The growth of the sector’s overall emissions can be attributed to its physical and financial growth. Global cement production has increased significantly in the past 20 years, with the sharpest expansion recorded in China. China now accounts for around half of global production.

But separate data, from the International Energy Agency (IEA) last year revealed that the carbon intensity of cement production – the average emission generated per tonne of product manufactured – is also rising. The carbon intensity of cement, by the IEA’s calculations, was 9.3% higher in 2020 than in 2015.

The IEA attributes this trend to the fact that much production occurs in China, which still relies heavily on coal. But it noted that the transition to lower-emission chemical processes for clinker production and lower-emission heating was too slow globally. Other key cement producers include the US, India, Vietnam and Turkey. The sector will need to reduce emissions intensity as demand for its products increases due to urbanisation.

Accelerating the low-carbon transition for cement, industry body the Global Cement and Concrete Association (GCCA) has stated, will require the adoption of a blend of new processes and technologies, as the sector is hard to abate. The Association’s roadmap for addressing the sector’s climate impact involves improving energy and material efficiencies, implementing innovative clinker production methods, adopting low-carbon fuels, electrifying processes and using carbon capture.

Carbon capture, use and storage (CCUS) should, the Association estimates, be able to address 36% of the global sector’s carbon dioxide emissions in 2050. Association member companies have committed to bringing at least ten commercial-scale CCUS units online by the end of the decade.

Public procurement possibilities

Andrew’s data has received widespread national and international media attention in the same week that the Mission Possible Partnership on cement, spearheaded by the GCCA, World Economic Forum and Boston Consulting Group, has released a major new report.

Editor’s note: The Mission Possible Partnership bears no relation to edie’s Mission Possible campaign. That campaign is still ongoing and you can find out more about it, here.

_INFORMATION SUPPLIED:_
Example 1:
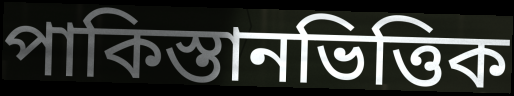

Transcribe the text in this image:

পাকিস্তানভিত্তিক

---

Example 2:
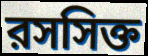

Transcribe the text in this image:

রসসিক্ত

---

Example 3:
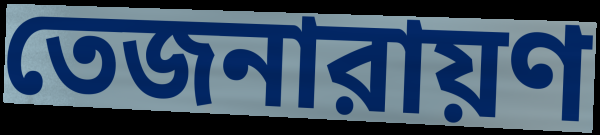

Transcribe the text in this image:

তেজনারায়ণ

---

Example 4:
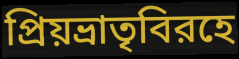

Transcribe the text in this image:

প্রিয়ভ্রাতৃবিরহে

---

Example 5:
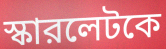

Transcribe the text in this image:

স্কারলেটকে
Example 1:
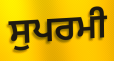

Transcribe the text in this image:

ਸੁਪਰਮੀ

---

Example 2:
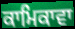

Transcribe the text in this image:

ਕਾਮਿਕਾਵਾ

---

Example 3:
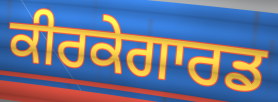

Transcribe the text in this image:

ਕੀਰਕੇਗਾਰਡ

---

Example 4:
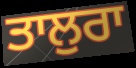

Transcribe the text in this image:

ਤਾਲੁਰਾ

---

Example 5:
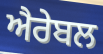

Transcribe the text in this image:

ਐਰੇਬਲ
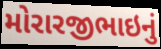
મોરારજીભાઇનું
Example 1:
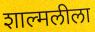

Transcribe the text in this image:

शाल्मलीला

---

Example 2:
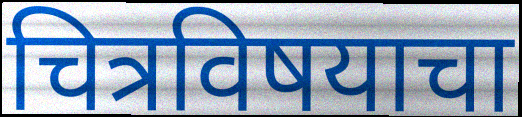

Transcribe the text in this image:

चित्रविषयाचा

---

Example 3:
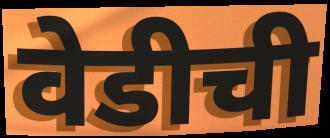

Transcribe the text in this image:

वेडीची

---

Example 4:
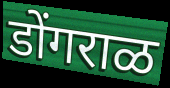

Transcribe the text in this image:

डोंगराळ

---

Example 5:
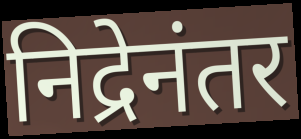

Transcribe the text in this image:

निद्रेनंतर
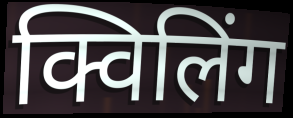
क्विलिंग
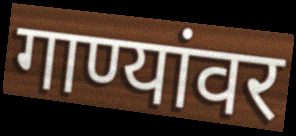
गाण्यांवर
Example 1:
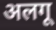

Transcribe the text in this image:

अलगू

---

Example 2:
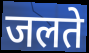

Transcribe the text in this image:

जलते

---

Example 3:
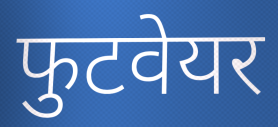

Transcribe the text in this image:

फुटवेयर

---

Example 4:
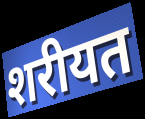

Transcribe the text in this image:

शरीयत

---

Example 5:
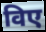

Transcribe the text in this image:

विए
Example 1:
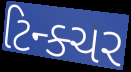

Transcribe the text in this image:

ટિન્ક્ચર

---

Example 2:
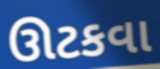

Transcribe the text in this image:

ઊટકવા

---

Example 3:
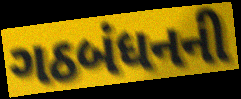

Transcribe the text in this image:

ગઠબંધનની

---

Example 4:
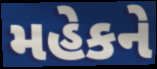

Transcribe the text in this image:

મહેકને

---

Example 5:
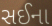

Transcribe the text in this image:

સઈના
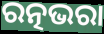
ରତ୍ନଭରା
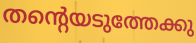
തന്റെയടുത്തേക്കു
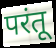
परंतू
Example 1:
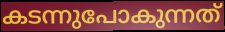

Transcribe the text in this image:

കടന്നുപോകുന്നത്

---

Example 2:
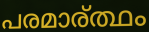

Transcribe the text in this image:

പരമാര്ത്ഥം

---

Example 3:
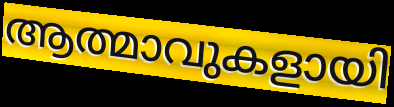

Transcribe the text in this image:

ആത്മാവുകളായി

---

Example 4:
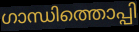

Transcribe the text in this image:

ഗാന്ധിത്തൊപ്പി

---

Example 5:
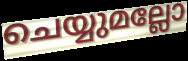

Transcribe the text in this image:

_CHALLENGE 1:_
Duplicate the cement emissions passage from "But separate data, from" up to and including "due to urbanisation.".
_CHALLENGE 2:_
According to the cement emissions passage, how much higher was the carbon intensity of cement in 2020 than in 2015, by the IEA's calculations?
_CHALLENGE 3:_
Resume the cement emissions passage from the point where it ends.

_EXERCISE RESPONSE 1:_
But separate data, from the International Energy Agency (IEA) last year revealed that the carbon intensity of cement production – the average emission generated per tonne of product manufactured – is also rising. The carbon intensity of cement, by the IEA’s calculations, was 9.3% higher in 2020 than in 2015.

The IEA attributes this trend to the fact that much production occurs in China, which still relies heavily on coal. But it noted that the transition to lower-emission chemical processes for clinker production and lower-emission heating was too slow globally. Other key cement producers include the US, India, Vietnam and Turkey. The sector will need to reduce emissions intensity as demand for its products increases due to urbanisation.

_EXERCISE RESPONSE 2:_
It was 9.3% higher.

_EXERCISE RESPONSE 3:_
The report assesses how national governments, by changing building codes to ensure that low-carbon cement and concrete is procured for publicly-funded infrastructure projects, can incentivise manufacturers to decarbonise and encourage private investment in the sector’s low-carbon transition.

Case studies from the Netherlands, Sweden, Germany, France, the UK and the US are used in the report, with the Partnership stating that they are already showing leadership in the procurement of low-carbon concrete and specification of low-carbon construction methods for nationally significant infrastructure projects. But the report emphasises that this kind of approach will need to be implemented in emerging and developing nations as a priority, as this is where much of the coming growth in demand for concrete and cement will come from.

“The demand signals in the market for green industrial products are among the most important opportunities to accelerate the path to net-zero across industrial sectors,” said the Mission Possible Partnership’s chief executive Matt Rogers.

“For material sectors like cement and concrete, government procurement practices will play an especially important role…. Insights like [those in this report] provide the government procurement professionals practical tools and technical insights that they can use today to create demand-pull for the most innovative low carbon cement and concrete offerings in the market.”